Hacker News new | ask | show | jobs
by jll29 1965 days ago
I would agree - active learning is a neat idea, but while it gets up the learning curve quicker that does not necessarily correspond to saving data in practice, for two reasons.

First, a lot of the AL papers use _simulation_ scenarios rather than production scenarios, i.e. there is already more training data available, it just gets withheld. Obviously, if you already have more, you have spent annotating it, too, so there can't have been any saving.

Second, you always want to annotate more data than you have as long as the learning curve isn't flat, so it's not about how quickly you get up, but it's about should you keep annotating or does a flattening learning curve suggest you have reached the area of diminishing returns.

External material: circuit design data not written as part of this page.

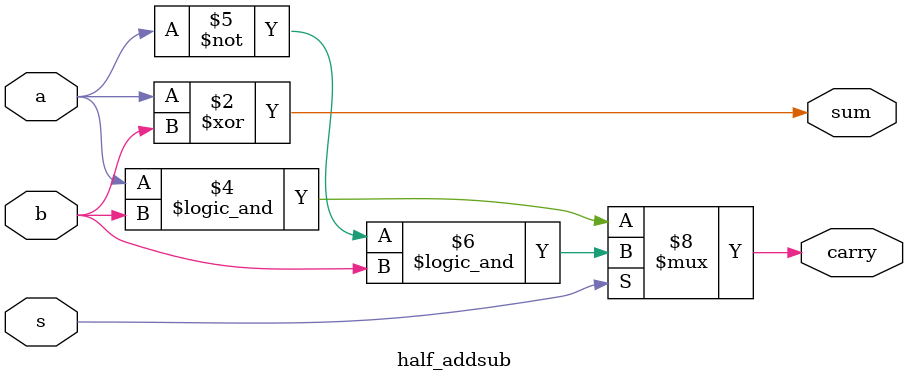
<source format=v>
module half_addsub (
	input a,
	input b,
	input s,
	output reg sum,
	output reg carry
);

// 0 for add
// 1 for sub

always@(*) begin
	sum <= a^b;
	if(s==1'b0) begin
		carry <= a&&b;
	end else begin
		carry <= (~a)&&b;
	end
end

endmodule


</source>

There are many sampling strategies like balance exploration & exploitation, expected model change, expected error reduction, exponentiated gradient exploration, uncertainty sampling, query by committee, querying from diverse subspaces/partitions, variance reduction, conformal predictors or mismatch-first farthest-traversal, and there isn't a theory to pick the best one given what you know (I've mostly heard people play with uncertainty sampling or query by committee in academia, but nobody in industry I know has told me they use AL).

2 comments

I think active learning has a time and a place. If you're getting started with a project from scratch, you probably don't need active learning for the exact reasons you describe - as long as you still get good improvements to model performance by labeling randomly sampled data, then you should scale out your labeling to get more data faster. For modern convnets fine-tuned on image data, I don't think you should think about active learning until you're past 10,000 examples.

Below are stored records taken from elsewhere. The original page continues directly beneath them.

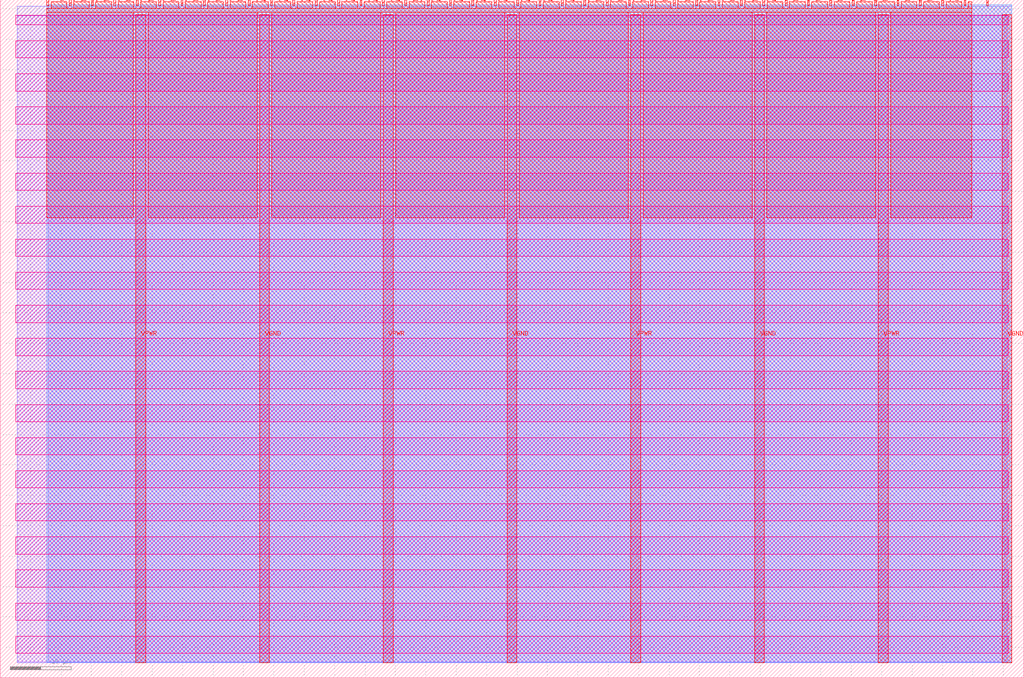
<source format=lef>
VERSION 5.7 ;
  NOWIREEXTENSIONATPIN ON ;
  DIVIDERCHAR "/" ;
  BUSBITCHARS "[]" ;
MACRO tt_um_ALU_NicolasOrcasitas
  CLASS BLOCK ;
  FOREIGN tt_um_ALU_NicolasOrcasitas ;
  ORIGIN 0.000 0.000 ;
  SIZE 168.360 BY 111.520 ;
  PIN VGND
    DIRECTION INOUT ;
    USE GROUND ;
    PORT
      LAYER met4 ;
        RECT 42.670 2.480 44.270 109.040 ;
    END
    PORT
      LAYER met4 ;
        RECT 83.380 2.480 84.980 109.040 ;
    END
    PORT
      LAYER met4 ;
        RECT 124.090 2.480 125.690 109.040 ;
    END
    PORT
      LAYER met4 ;
        RECT 164.800 2.480 166.400 109.040 ;
    END
  END VGND
  PIN VPWR
    DIRECTION INOUT ;
    USE POWER ;
    PORT
      LAYER met4 ;
        RECT 22.315 2.480 23.915 109.040 ;
    END
    PORT
      LAYER met4 ;
        RECT 63.025 2.480 64.625 109.040 ;
    END
    PORT
      LAYER met4 ;
        RECT 103.735 2.480 105.335 109.040 ;
    END
    PORT
      LAYER met4 ;
        RECT 144.445 2.480 146.045 109.040 ;
    END
  END VPWR
  PIN clk
    DIRECTION INPUT ;
    USE SIGNAL ;
    ANTENNAGATEAREA 0.852000 ;
    PORT
      LAYER met4 ;
        RECT 158.550 110.520 158.850 111.520 ;
    END
  END clk
  PIN ena
    DIRECTION INPUT ;
    USE SIGNAL ;
    PORT
      LAYER met4 ;
        RECT 162.230 110.520 162.530 111.520 ;
    END
  END ena
  PIN rst_n
    DIRECTION INPUT ;
    USE SIGNAL ;
    ANTENNAGATEAREA 0.213000 ;
    PORT
      LAYER met4 ;
        RECT 154.870 110.520 155.170 111.520 ;
    END
  END rst_n
  PIN ui_in[0]
    DIRECTION INPUT ;
    USE SIGNAL ;
    ANTENNAGATEAREA 0.196500 ;
    PORT
      LAYER met4 ;
        RECT 151.190 110.520 151.490 111.520 ;
    END
  END ui_in[0]
  PIN ui_in[1]
    DIRECTION INPUT ;
    USE SIGNAL ;
    ANTENNAGATEAREA 0.196500 ;
    PORT
      LAYER met4 ;
        RECT 147.510 110.520 147.810 111.520 ;
    END
  END ui_in[1]
  PIN ui_in[2]
    DIRECTION INPUT ;
    USE SIGNAL ;
    ANTENNAGATEAREA 0.196500 ;
    PORT
      LAYER met4 ;
        RECT 143.830 110.520 144.130 111.520 ;
    END
  END ui_in[2]
  PIN ui_in[3]
    DIRECTION INPUT ;
    USE SIGNAL ;
    ANTENNAGATEAREA 0.196500 ;
    PORT
      LAYER met4 ;
        RECT 140.150 110.520 140.450 111.520 ;
    END
  END ui_in[3]
  PIN ui_in[4]
    DIRECTION INPUT ;
    USE SIGNAL ;
    ANTENNAGATEAREA 0.196500 ;
    PORT
      LAYER met4 ;
        RECT 136.470 110.520 136.770 111.520 ;
    END
  END ui_in[4]
  PIN ui_in[5]
    DIRECTION INPUT ;
    USE SIGNAL ;
    ANTENNAGATEAREA 0.196500 ;
    PORT
      LAYER met4 ;
        RECT 132.790 110.520 133.090 111.520 ;
    END
  END ui_in[5]
  PIN ui_in[6]
    DIRECTION INPUT ;
    USE SIGNAL ;
    ANTENNAGATEAREA 0.196500 ;
    PORT
      LAYER met4 ;
        RECT 129.110 110.520 129.410 111.520 ;
    END
  END ui_in[6]
  PIN ui_in[7]
    DIRECTION INPUT ;
    USE SIGNAL ;
    ANTENNAGATEAREA 0.196500 ;
    PORT
      LAYER met4 ;
        RECT 125.430 110.520 125.730 111.520 ;
    END
  END ui_in[7]
  PIN uio_in[0]
    DIRECTION INPUT ;
    USE SIGNAL ;
    ANTENNAGATEAREA 0.213000 ;
    PORT
      LAYER met4 ;
        RECT 121.750 110.520 122.050 111.520 ;
    END
  END uio_in[0]
  PIN uio_in[1]
    DIRECTION INPUT ;
    USE SIGNAL ;
    ANTENNAGATEAREA 0.213000 ;
    PORT
      LAYER met4 ;
        RECT 118.070 110.520 118.370 111.520 ;
    END
  END uio_in[1]
  PIN uio_in[2]
    DIRECTION INPUT ;
    USE SIGNAL ;
    ANTENNAGATEAREA 0.159000 ;
    PORT
      LAYER met4 ;
        RECT 114.390 110.520 114.690 111.520 ;
    END
  END uio_in[2]
  PIN uio_in[3]
    DIRECTION INPUT ;
    USE SIGNAL ;
    ANTENNAGATEAREA 0.159000 ;
    PORT
      LAYER met4 ;
        RECT 110.710 110.520 111.010 111.520 ;
    END
  END uio_in[3]
  PIN uio_in[4]
    DIRECTION INPUT ;
    USE SIGNAL ;
    ANTENNAGATEAREA 0.196500 ;
    PORT
      LAYER met4 ;
        RECT 107.030 110.520 107.330 111.520 ;
    END
  END uio_in[4]
  PIN uio_in[5]
    DIRECTION INPUT ;
    USE SIGNAL ;
    ANTENNAGATEAREA 0.196500 ;
    PORT
      LAYER met4 ;
        RECT 103.350 110.520 103.650 111.520 ;
    END
  END uio_in[5]
  PIN uio_in[6]
    DIRECTION INPUT ;
    USE SIGNAL ;
    PORT
      LAYER met4 ;
        RECT 99.670 110.520 99.970 111.520 ;
    END
  END uio_in[6]
  PIN uio_in[7]
    DIRECTION INPUT ;
    USE SIGNAL ;
    PORT
      LAYER met4 ;
        RECT 95.990 110.520 96.290 111.520 ;
    END
  END uio_in[7]
  PIN uio_oe[0]
    DIRECTION OUTPUT TRISTATE ;
    USE SIGNAL ;
    PORT
      LAYER met4 ;
        RECT 33.430 110.520 33.730 111.520 ;
    END
  END uio_oe[0]
  PIN uio_oe[1]
    DIRECTION OUTPUT TRISTATE ;
    USE SIGNAL ;
    PORT
      LAYER met4 ;
        RECT 29.750 110.520 30.050 111.520 ;
    END
  END uio_oe[1]
  PIN uio_oe[2]
    DIRECTION OUTPUT TRISTATE ;
    USE SIGNAL ;
    PORT
      LAYER met4 ;
        RECT 26.070 110.520 26.370 111.520 ;
    END
  END uio_oe[2]
  PIN uio_oe[3]
    DIRECTION OUTPUT TRISTATE ;
    USE SIGNAL ;
    PORT
      LAYER met4 ;
        RECT 22.390 110.520 22.690 111.520 ;
    END
  END uio_oe[3]
  PIN uio_oe[4]
    DIRECTION OUTPUT TRISTATE ;
    USE SIGNAL ;
    PORT
      LAYER met4 ;
        RECT 18.710 110.520 19.010 111.520 ;
    END
  END uio_oe[4]
  PIN uio_oe[5]
    DIRECTION OUTPUT TRISTATE ;
    USE SIGNAL ;
    PORT
      LAYER met4 ;
        RECT 15.030 110.520 15.330 111.520 ;
    END
  END uio_oe[5]
  PIN uio_oe[6]
    DIRECTION OUTPUT TRISTATE ;
    USE SIGNAL ;
    PORT
      LAYER met4 ;
        RECT 11.350 110.520 11.650 111.520 ;
    END
  END uio_oe[6]
  PIN uio_oe[7]
    DIRECTION OUTPUT TRISTATE ;
    USE SIGNAL ;
    PORT
      LAYER met4 ;
        RECT 7.670 110.520 7.970 111.520 ;
    END
  END uio_oe[7]
  PIN uio_out[0]
    DIRECTION OUTPUT TRISTATE ;
    USE SIGNAL ;
    ANTENNAGATEAREA 0.126000 ;
    ANTENNADIFFAREA 1.484000 ;
    PORT
      LAYER met4 ;
        RECT 62.870 110.520 63.170 111.520 ;
    END
  END uio_out[0]
  PIN uio_out[1]
    DIRECTION OUTPUT TRISTATE ;
    USE SIGNAL ;
    ANTENNAGATEAREA 0.126000 ;
    ANTENNADIFFAREA 0.891000 ;
    PORT
      LAYER met4 ;
        RECT 59.190 110.520 59.490 111.520 ;
    END
  END uio_out[1]
  PIN uio_out[2]
    DIRECTION OUTPUT TRISTATE ;
    USE SIGNAL ;
    ANTENNAGATEAREA 0.126000 ;
    ANTENNADIFFAREA 0.891000 ;
    PORT
      LAYER met4 ;
        RECT 55.510 110.520 55.810 111.520 ;
    END
  END uio_out[2]
  PIN uio_out[3]
    DIRECTION OUTPUT TRISTATE ;
    USE SIGNAL ;
    ANTENNADIFFAREA 0.445500 ;
    PORT
      LAYER met4 ;
        RECT 51.830 110.520 52.130 111.520 ;
    END
  END uio_out[3]
  PIN uio_out[4]
    DIRECTION OUTPUT TRISTATE ;
    USE SIGNAL ;
    ANTENNAGATEAREA 0.126000 ;
    ANTENNADIFFAREA 0.924000 ;
    PORT
      LAYER met4 ;
        RECT 48.150 110.520 48.450 111.520 ;
    END
  END uio_out[4]
  PIN uio_out[5]
    DIRECTION OUTPUT TRISTATE ;
    USE SIGNAL ;
    ANTENNAGATEAREA 0.126000 ;
    ANTENNADIFFAREA 0.891000 ;
    PORT
      LAYER met4 ;
        RECT 44.470 110.520 44.770 111.520 ;
    END
  END uio_out[5]
  PIN uio_out[6]
    DIRECTION OUTPUT TRISTATE ;
    USE SIGNAL ;
    ANTENNADIFFAREA 0.795200 ;
    PORT
      LAYER met4 ;
        RECT 40.790 110.520 41.090 111.520 ;
    END
  END uio_out[6]
  PIN uio_out[7]
    DIRECTION OUTPUT TRISTATE ;
    USE SIGNAL ;
    ANTENNADIFFAREA 0.445500 ;
    PORT
      LAYER met4 ;
        RECT 37.110 110.520 37.410 111.520 ;
    END
  END uio_out[7]
  PIN uo_out[0]
    DIRECTION OUTPUT TRISTATE ;
    USE SIGNAL ;
    ANTENNADIFFAREA 0.891000 ;
    PORT
      LAYER met4 ;
        RECT 92.310 110.520 92.610 111.520 ;
    END
  END uo_out[0]
  PIN uo_out[1]
    DIRECTION OUTPUT TRISTATE ;
    USE SIGNAL ;
    ANTENNADIFFAREA 0.891000 ;
    PORT
      LAYER met4 ;
        RECT 88.630 110.520 88.930 111.520 ;
    END
  END uo_out[1]
  PIN uo_out[2]
    DIRECTION OUTPUT TRISTATE ;
    USE SIGNAL ;
    ANTENNADIFFAREA 0.891000 ;
    PORT
      LAYER met4 ;
        RECT 84.950 110.520 85.250 111.520 ;
    END
  END uo_out[2]
  PIN uo_out[3]
    DIRECTION OUTPUT TRISTATE ;
    USE SIGNAL ;
    ANTENNADIFFAREA 0.891000 ;
    PORT
      LAYER met4 ;
        RECT 81.270 110.520 81.570 111.520 ;
    END
  END uo_out[3]
  PIN uo_out[4]
    DIRECTION OUTPUT TRISTATE ;
    USE SIGNAL ;
    ANTENNADIFFAREA 0.891000 ;
    PORT
      LAYER met4 ;
        RECT 77.590 110.520 77.890 111.520 ;
    END
  END uo_out[4]
  PIN uo_out[5]
    DIRECTION OUTPUT TRISTATE ;
    USE SIGNAL ;
    ANTENNADIFFAREA 0.891000 ;
    PORT
      LAYER met4 ;
        RECT 73.910 110.520 74.210 111.520 ;
    END
  END uo_out[5]
  PIN uo_out[6]
    DIRECTION OUTPUT TRISTATE ;
    USE SIGNAL ;
    ANTENNADIFFAREA 0.462000 ;
    PORT
      LAYER met4 ;
        RECT 70.230 110.520 70.530 111.520 ;
    END
  END uo_out[6]
  PIN uo_out[7]
    DIRECTION OUTPUT TRISTATE ;
    USE SIGNAL ;
    ANTENNADIFFAREA 0.924000 ;
    PORT
      LAYER met4 ;
        RECT 66.550 110.520 66.850 111.520 ;
    END
  END uo_out[7]
  OBS
      LAYER nwell ;
        RECT 2.570 107.385 165.790 108.990 ;
        RECT 2.570 101.945 165.790 104.775 ;
        RECT 2.570 96.505 165.790 99.335 ;
        RECT 2.570 91.065 165.790 93.895 ;
        RECT 2.570 85.625 165.790 88.455 ;
        RECT 2.570 80.185 165.790 83.015 ;
        RECT 2.570 74.745 165.790 77.575 ;
        RECT 2.570 69.305 165.790 72.135 ;
        RECT 2.570 63.865 165.790 66.695 ;
        RECT 2.570 58.425 165.790 61.255 ;
        RECT 2.570 52.985 165.790 55.815 ;
        RECT 2.570 47.545 165.790 50.375 ;
        RECT 2.570 42.105 165.790 44.935 ;
        RECT 2.570 36.665 165.790 39.495 ;
        RECT 2.570 31.225 165.790 34.055 ;
        RECT 2.570 25.785 165.790 28.615 ;
        RECT 2.570 20.345 165.790 23.175 ;
        RECT 2.570 14.905 165.790 17.735 ;
        RECT 2.570 9.465 165.790 12.295 ;
        RECT 2.570 4.025 165.790 6.855 ;
      LAYER li1 ;
        RECT 2.760 2.635 165.600 108.885 ;
      LAYER met1 ;
        RECT 2.760 2.480 166.400 110.460 ;
      LAYER met2 ;
        RECT 7.910 2.535 166.370 110.685 ;
      LAYER met3 ;
        RECT 7.630 2.555 166.390 110.665 ;
      LAYER met4 ;
        RECT 8.370 110.120 10.950 111.170 ;
        RECT 12.050 110.120 14.630 111.170 ;
        RECT 15.730 110.120 18.310 111.170 ;
        RECT 19.410 110.120 21.990 111.170 ;
        RECT 23.090 110.120 25.670 111.170 ;
        RECT 26.770 110.120 29.350 111.170 ;
        RECT 30.450 110.120 33.030 111.170 ;
        RECT 34.130 110.120 36.710 111.170 ;
        RECT 37.810 110.120 40.390 111.170 ;
        RECT 41.490 110.120 44.070 111.170 ;
        RECT 45.170 110.120 47.750 111.170 ;
        RECT 48.850 110.120 51.430 111.170 ;
        RECT 52.530 110.120 55.110 111.170 ;
        RECT 56.210 110.120 58.790 111.170 ;
        RECT 59.890 110.120 62.470 111.170 ;
        RECT 63.570 110.120 66.150 111.170 ;
        RECT 67.250 110.120 69.830 111.170 ;
        RECT 70.930 110.120 73.510 111.170 ;
        RECT 74.610 110.120 77.190 111.170 ;
        RECT 78.290 110.120 80.870 111.170 ;
        RECT 81.970 110.120 84.550 111.170 ;
        RECT 85.650 110.120 88.230 111.170 ;
        RECT 89.330 110.120 91.910 111.170 ;
        RECT 93.010 110.120 95.590 111.170 ;
        RECT 96.690 110.120 99.270 111.170 ;
        RECT 100.370 110.120 102.950 111.170 ;
        RECT 104.050 110.120 106.630 111.170 ;
        RECT 107.730 110.120 110.310 111.170 ;
        RECT 111.410 110.120 113.990 111.170 ;
        RECT 115.090 110.120 117.670 111.170 ;
        RECT 118.770 110.120 121.350 111.170 ;
        RECT 122.450 110.120 125.030 111.170 ;
        RECT 126.130 110.120 128.710 111.170 ;
        RECT 129.810 110.120 132.390 111.170 ;
        RECT 133.490 110.120 136.070 111.170 ;
        RECT 137.170 110.120 139.750 111.170 ;
        RECT 140.850 110.120 143.430 111.170 ;
        RECT 144.530 110.120 147.110 111.170 ;
        RECT 148.210 110.120 150.790 111.170 ;
        RECT 151.890 110.120 154.470 111.170 ;
        RECT 155.570 110.120 158.150 111.170 ;
        RECT 159.250 110.120 159.770 111.170 ;
        RECT 7.655 109.440 159.770 110.120 ;
        RECT 7.655 75.655 21.915 109.440 ;
        RECT 24.315 75.655 42.270 109.440 ;
        RECT 44.670 75.655 62.625 109.440 ;
        RECT 65.025 75.655 82.980 109.440 ;
        RECT 85.380 75.655 103.335 109.440 ;
        RECT 105.735 75.655 123.690 109.440 ;
        RECT 126.090 75.655 144.045 109.440 ;
        RECT 146.445 75.655 159.770 109.440 ;
  END
END tt_um_ALU_NicolasOrcasitas
END LIBRARY


</source>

Active learning becomes really useful when you hit diminishing returns, as most real-world ML applications deal with long tail distributions, and random sampling doesn't pick out edge cases for labeling very well. An easy way to tell if you're encountering diminishing returns is to do an ablation study where you train the same model against different subsets of your train set, evaluate them against each other on the same test set, and plot out the curve of model performance vs dataset size to see if you're starting to plateau. Or just eyeball your model errors and try to see if there's any patterns of edge cases it fails on.

Lastly, I'm pretty skeptical of model-based uncertainty sampling. In industry, almost every active learning implementation is very "what data should we label next," since model-based active learning is pretty hard to set up and confidence sampling is often not very reliable. That being said, I've anecdotally heard of some teams getting great performance from Bayesian methods once you have a large enough base dataset.

Anyway, here's my shameless plug for a post we wrote on the topic: https://medium.com/aquarium-learning/you-should-try-active-l...

There's an SV company Citrine Informatics that claims to.